* WHAT YOU ARE ASKED TO DO: Reproduce the records below word for word. Omit the pictures.

* INFORMATION GIVEN:
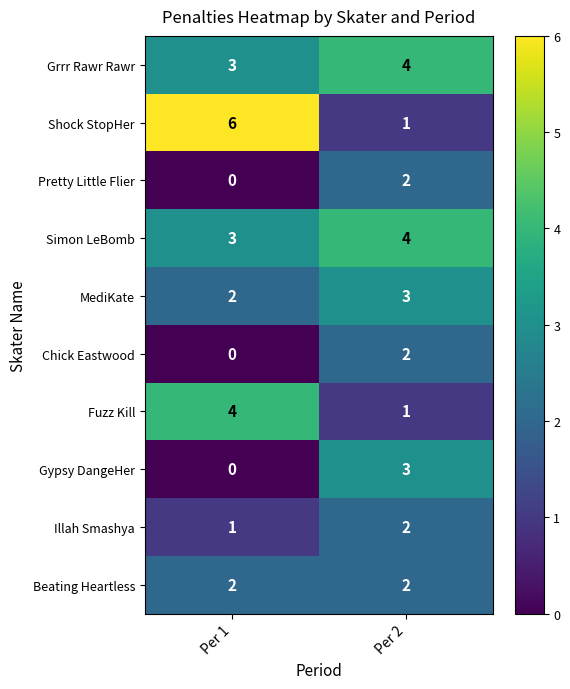

List the labels in order of Simon LeBomb value, largest first.

Per 2, Per 1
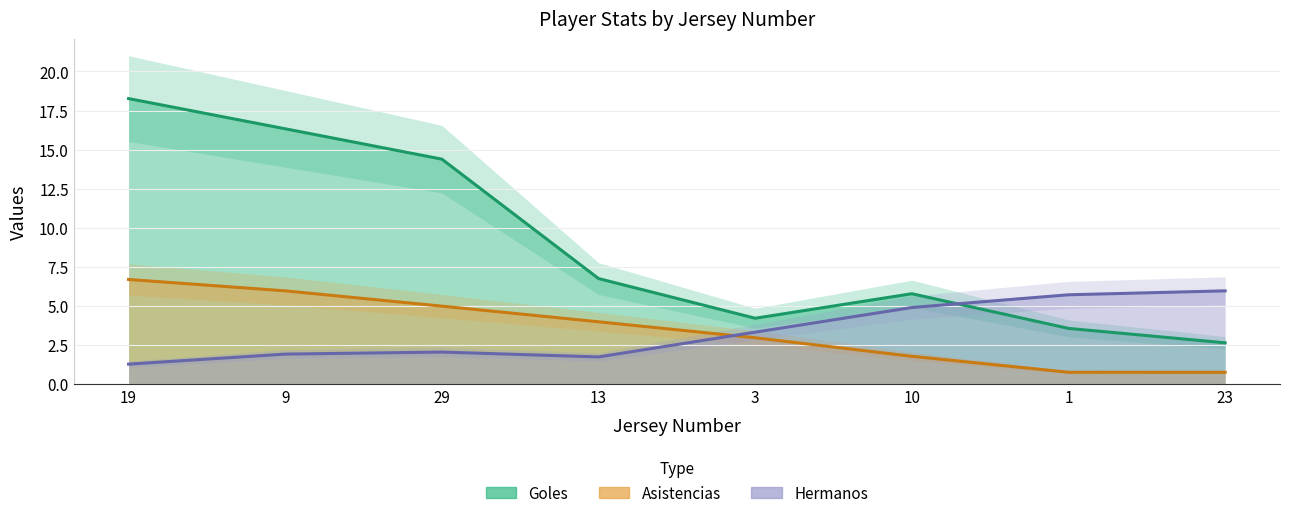

Rank the series by their maximum value, from highest to lowest.

Goles, Asistencias, Hermanos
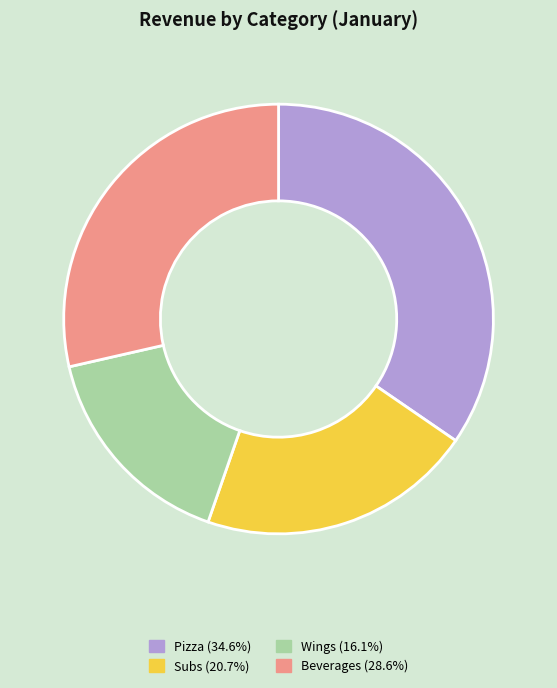

What is the smallest slice in the pie chart?

Wings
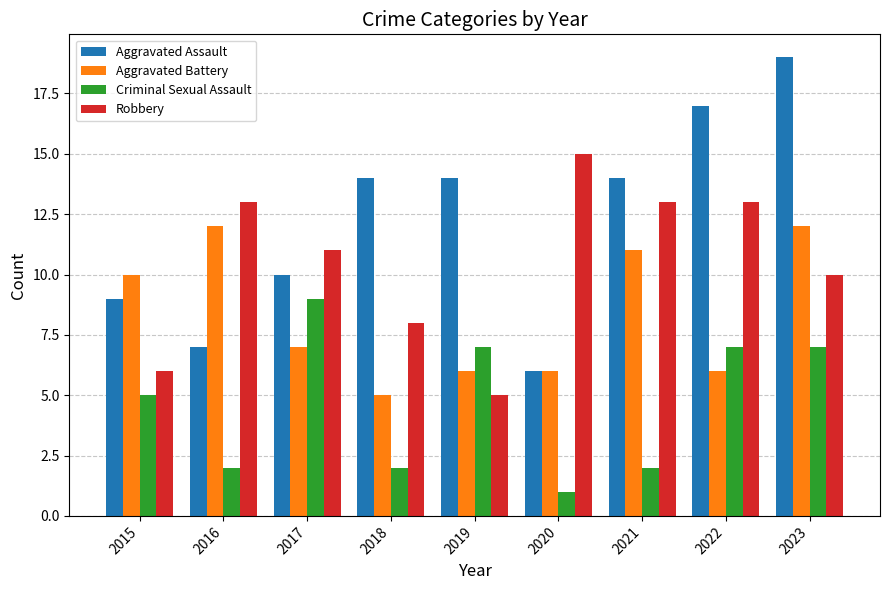

Count the number of data series in this chart.

4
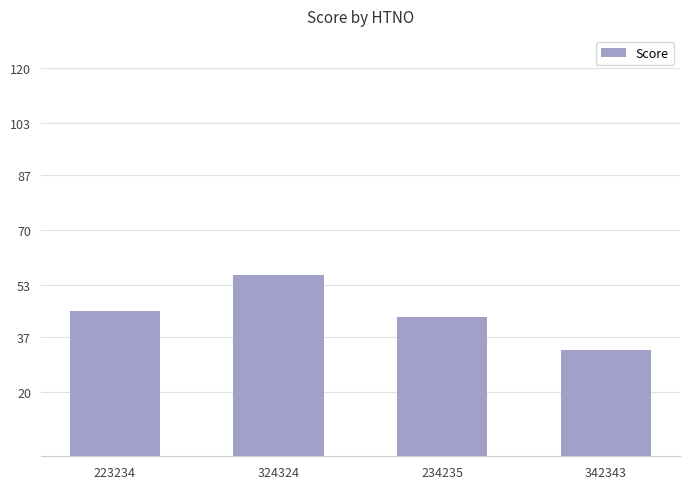

What is the difference between the values at 324324 and 223234?

11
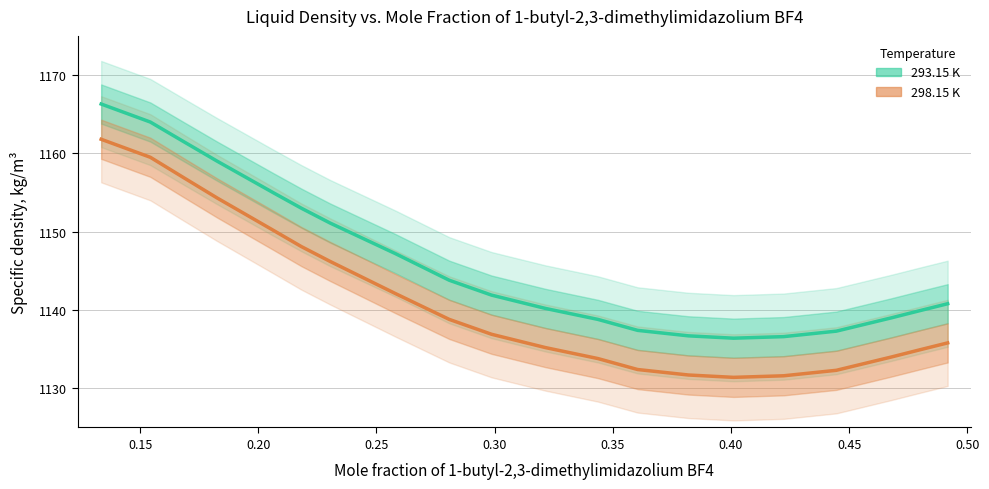

Reading right to left, transcribe all the data shown in this chart.

293.15 K Density: 1140.8	1139.9	1139.0	1137.3	1136.6	1136.4	1136.7	1137.4	1138.8	1140.2	1141.9	1143.8	1147.2	1151.1	1153.0	1155.0	1159.0	1161.5	1164.0	1166.3
298.15 K Density: 1135.8	1134.9	1134.0	1132.3	1131.6	1131.4	1131.7	1132.4	1133.8	1135.2	1136.9	1138.8	1142.1	1146.2	1148.1	1150.2	1154.3	1156.9	1159.5	1161.8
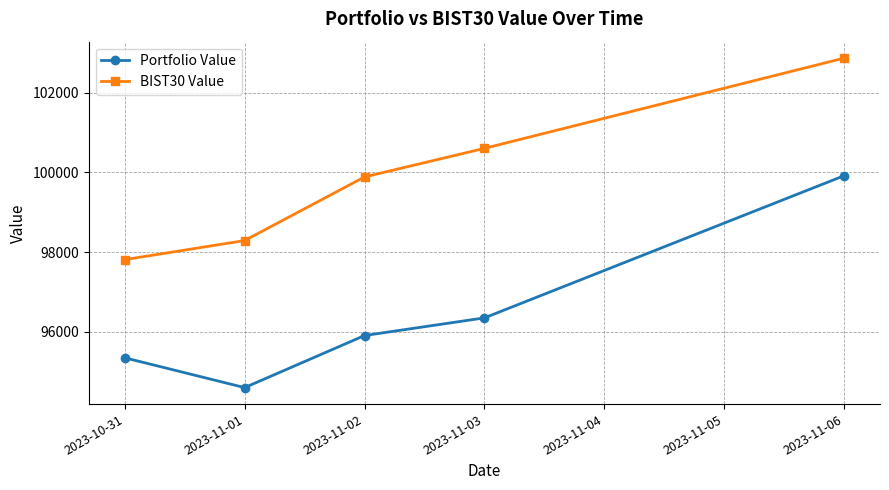

Read the Portfolio Value value at 2023-11-02.

95909.4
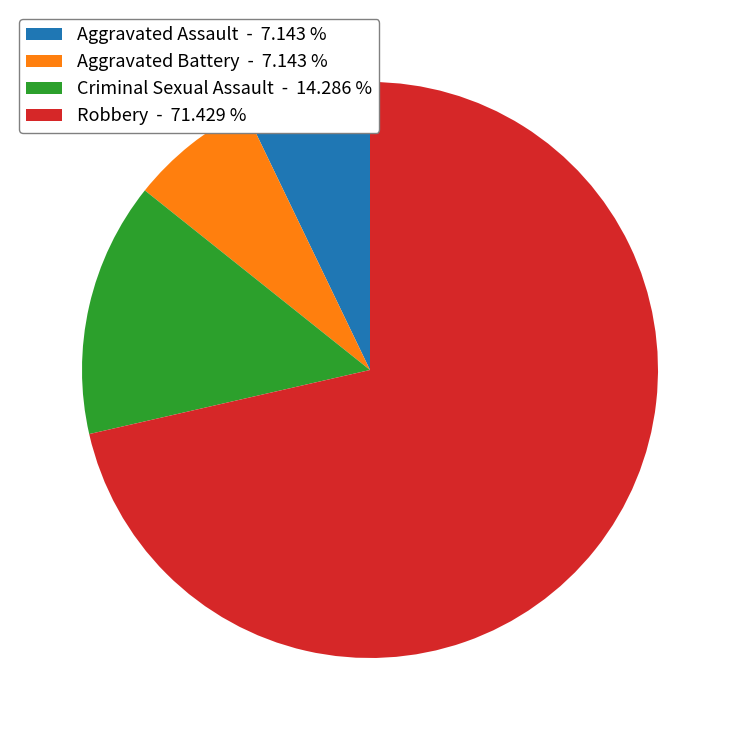

Between Robbery - 71.429 % and Aggravated Assault - 7.143 %, which is larger?

Robbery - 71.429 %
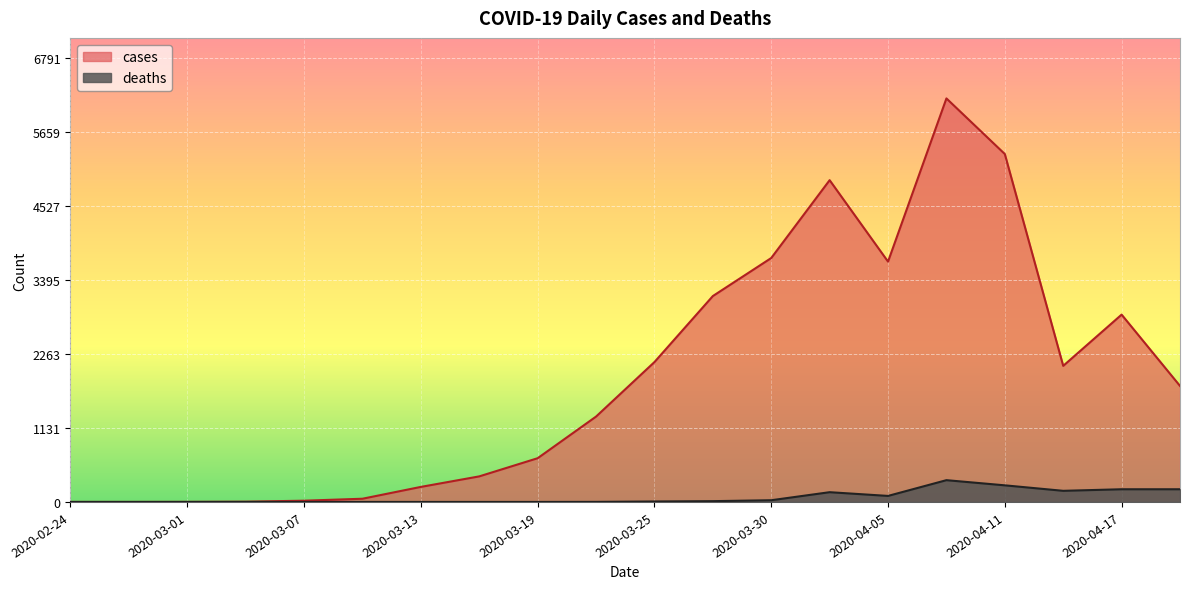

Rank the categories by cases value from lowest to highest.

2020-02-24, 2020-02-27, 2020-03-01, 2020-03-04, 2020-03-07, 2020-03-10, 2020-03-13, 2020-03-16, 2020-03-19, 2020-03-22, 2020-04-20, 2020-04-14, 2020-03-25, 2020-04-17, 2020-03-28, 2020-04-05, 2020-03-30, 2020-04-02, 2020-04-11, 2020-04-08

* EXERCISE RESULT:
List the labels in order of Simon LeBomb value, largest first.

Per 2, Per 1

Rank the series by their maximum value, from highest to lowest.

Goles, Asistencias, Hermanos

What is the smallest slice in the pie chart?

Wings

Count the number of data series in this chart.

4

What is the difference between the values at 324324 and 223234?

11

Reading right to left, transcribe all the data shown in this chart.

293.15 K Density: 1140.8	1139.9	1139.0	1137.3	1136.6	1136.4	1136.7	1137.4	1138.8	1140.2	1141.9	1143.8	1147.2	1151.1	1153.0	1155.0	1159.0	1161.5	1164.0	1166.3
298.15 K Density: 1135.8	1134.9	1134.0	1132.3	1131.6	1131.4	1131.7	1132.4	1133.8	1135.2	1136.9	1138.8	1142.1	1146.2	1148.1	1150.2	1154.3	1156.9	1159.5	1161.8

Read the Portfolio Value value at 2023-11-02.

95909.4

Between Robbery - 71.429 % and Aggravated Assault - 7.143 %, which is larger?

Robbery - 71.429 %

Rank the categories by cases value from lowest to highest.

2020-02-24, 2020-02-27, 2020-03-01, 2020-03-04, 2020-03-07, 2020-03-10, 2020-03-13, 2020-03-16, 2020-03-19, 2020-03-22, 2020-04-20, 2020-04-14, 2020-03-25, 2020-04-17, 2020-03-28, 2020-04-05, 2020-03-30, 2020-04-02, 2020-04-11, 2020-04-08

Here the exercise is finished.